*** PROVIDED PASSAGE

Plaintiff alleges he is subject to the race based modified program and suffers more loss of privileges than those housed in other parts of the institution. Plaintiff says he is being punished when disciplinary inmates get more yard time and he is not. Ninety days into the modified program, restrictions on receiving quarterly packages were lifted, but not food items. Plaintiff says some other minor restrictions were lifted but he could not purchase food.
On November 27, 2018 through June 6, 2019, Defendant Baughman, Clark, Goss, Hence and Gallagher started incremental releases of STG-Bulldogs and STG-Surenos but these incremental releases were actually orchestrated and set up gladiator type/style fights and assaults. (ECF No. 20 ¶19.) Problems between the two groups will not be resolved and the violence will continue. Yet, these Defendants conducted approximately 16 incremental releases between STG-Surenos and STG-Bulldogs- 2 Surenos and 2 Bulldogs. There would always be a fight and inmate manufactured weapons would be used on Surenos. Plaintiff alleges these are gladiator type set up fights and to quell the fights status used 40 mm, MK9 OC pepper spray and blast grenades. Plaintiff alleges corrections officers were redirected to facility 3C prior to the incremental releases of the STG-Bulldogs and Sorenos and 20-30 correctional officers would be present. When the fighting started, the extra 20-30 officers would just watch and comment and the 3C staff responded to the fights. ((ECF No. 20, ¶21.) Plaintiff alleges staff from other departments came to watch the "show" and Governor Newsome sent representatives to confirm the fights. Plaintiff alleges that the gladiator type fights were known to some of the Surenos/Bulldogs and the control tower correctional officer would order the porters to lock it down for emergency count. Plaintiff would stand at his door and listen for incremental release/gladiator type fights to begin and could hear yelling and commands to get down. (ECF No. 20, ¶24.)
On February 8, 2019, Plaintiff submitted a 602-appeal alleging race based modified program and was deprived of out of cell exercise. Defendants through their investigation knew the Surenos were not the aggressive party in the incident of September 28, 2018. They are refusing to provide STG-Sureno with adequate out of cell exercise yard in violation of the Mitchell Settlement Agreement and Equal Protection. Plaintiff alleges that every person who signed and dates P.S.R. approving the restrictions and deprivations of privileges is liable for being deliberately indifferent to Plaintiff and Surenos need for out of cell exercise. (ECF No. 20, ¶24A.) Plaintiff wanted a minimum of 10 hour per week of out of cell exercise and air mandated by CDCR regulations and the Mitchell Settlement Agreement.

******
*** PROVIDED DATA

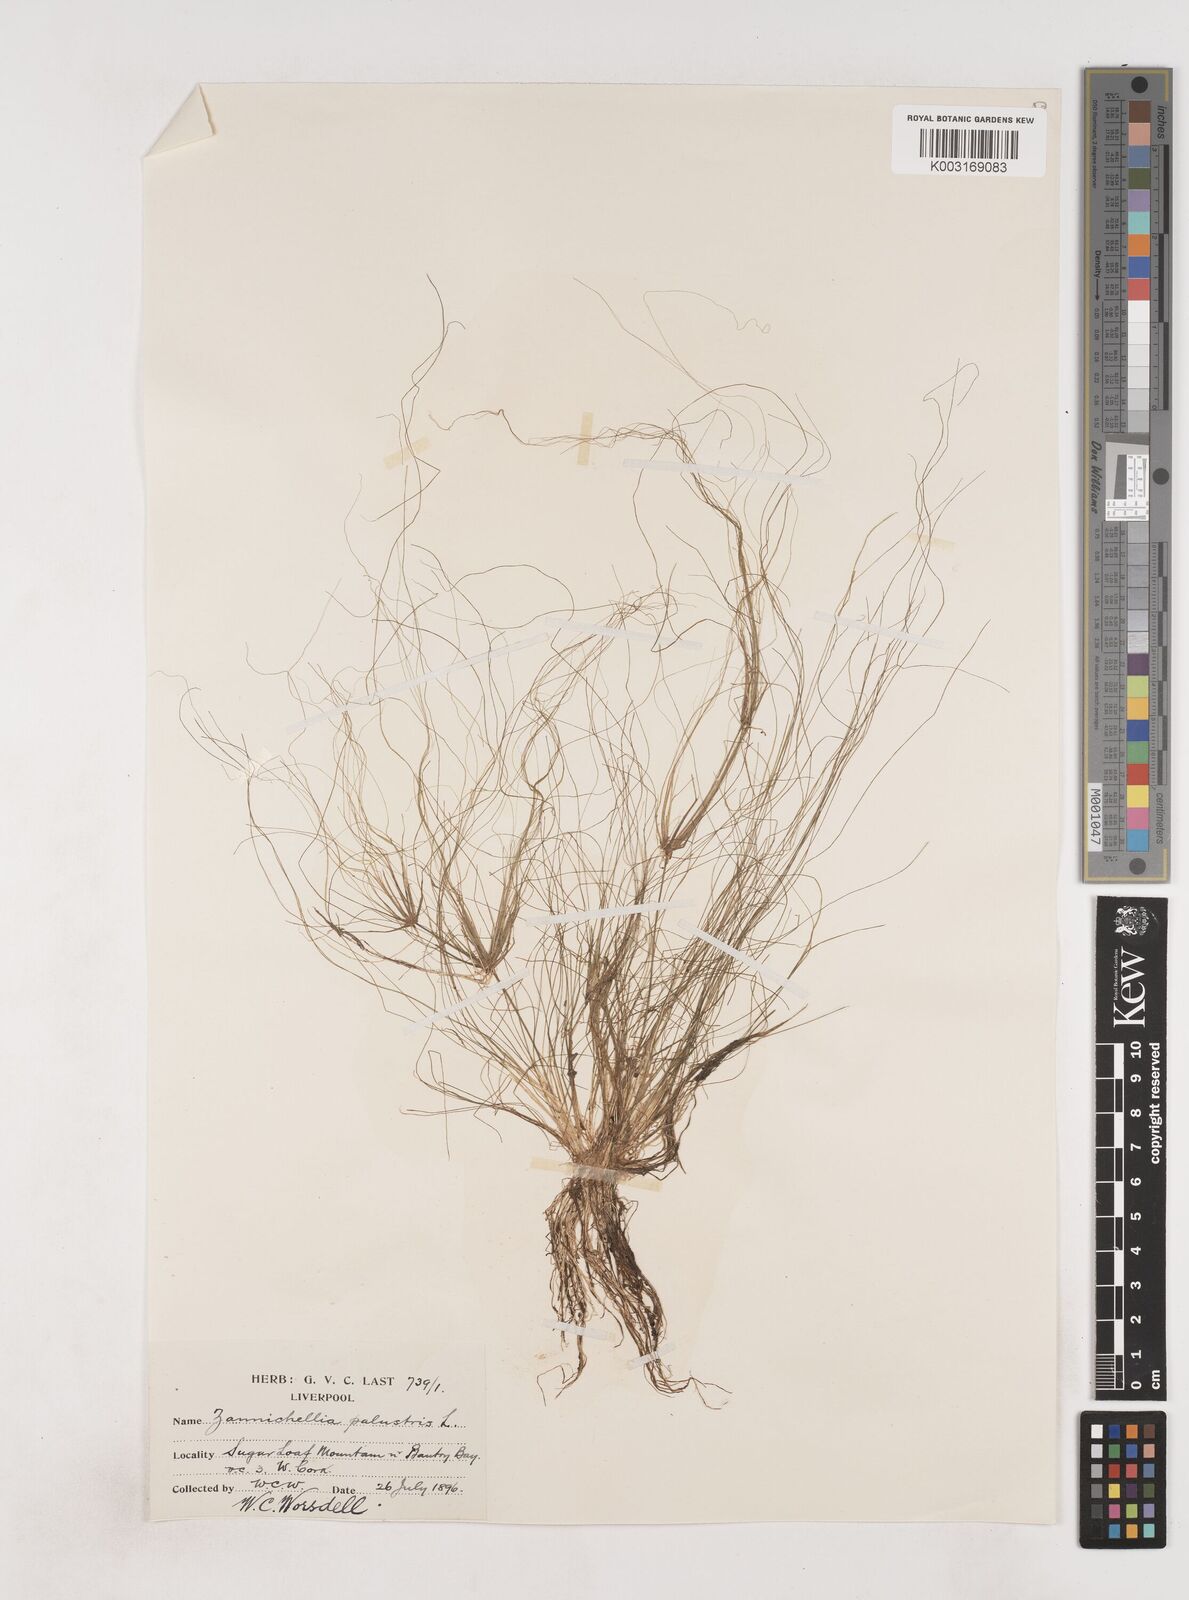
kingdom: Plantae
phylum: Tracheophyta
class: Liliopsida
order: Poales
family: Juncaceae
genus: Juncus
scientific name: Juncus bulbosus
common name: Bulbous rush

******

- **TASK 1**:
Answer these questions using the passage on the prison modified program.
(a) Which restriction was lifted ninety days into the modified program?
(b) About how many incremental releases did the named Defendants conduct?
(c) On what date did Plaintiff submit a 602-appeal?
- **TASK 2**: Translate this sentence from the passage on the prison modified program into Spanish: "Problems between the two groups will not be resolved and the violence will continue."
- **TASK 3**: Carry on the passage on the prison modified program, starting after its final sentence.

- **RESPONSE 1**:
(a) The restriction on receiving quarterly packages was lifted, but not for food items.
(b) Approximately 16.
(c) February 8, 2019.

- **RESPONSE 2**: Los problemas entre los dos grupos no se resolverán y la violencia continuará.

- **RESPONSE 3**:
On March 9, 2019, Defendant Goss issued the first level response that the September 28, 2018 incident was the reasons Plaintiff and Surenos were subjected to the modified program. Defendant Gamboa at the second level confirmed Defendant Goss and "partially granted" Plaintiff's appeal. Defendant Briggs denied the third level, citing threats to safety and security of the institution and state. The warden placed the institutions Surenos and Bulldog populations on modified programs which was approved by defendants Associate Directors Baughman, Alfaro, Jaime and Clark. (ECF No. 20, ¶27.)
Plaintiff and STG-Surenos were put back to normal program on June 28, 2019 by Defendant Baughman, Clark, Goss, Hence, Gallaghar, Llamas and Gamboa after 8 1/2 months of race based modified program. Plaintiff alleges that on June 7, 2019, building two control tower officer Hernandez intentionally opened a modified program STG-Bulldogs cell door during yard release that resulted in 2 Bulldog inmates attacking several STG-Surenos inmates. Force was used to quell the incident and the Defendants failed and refused to document the incident.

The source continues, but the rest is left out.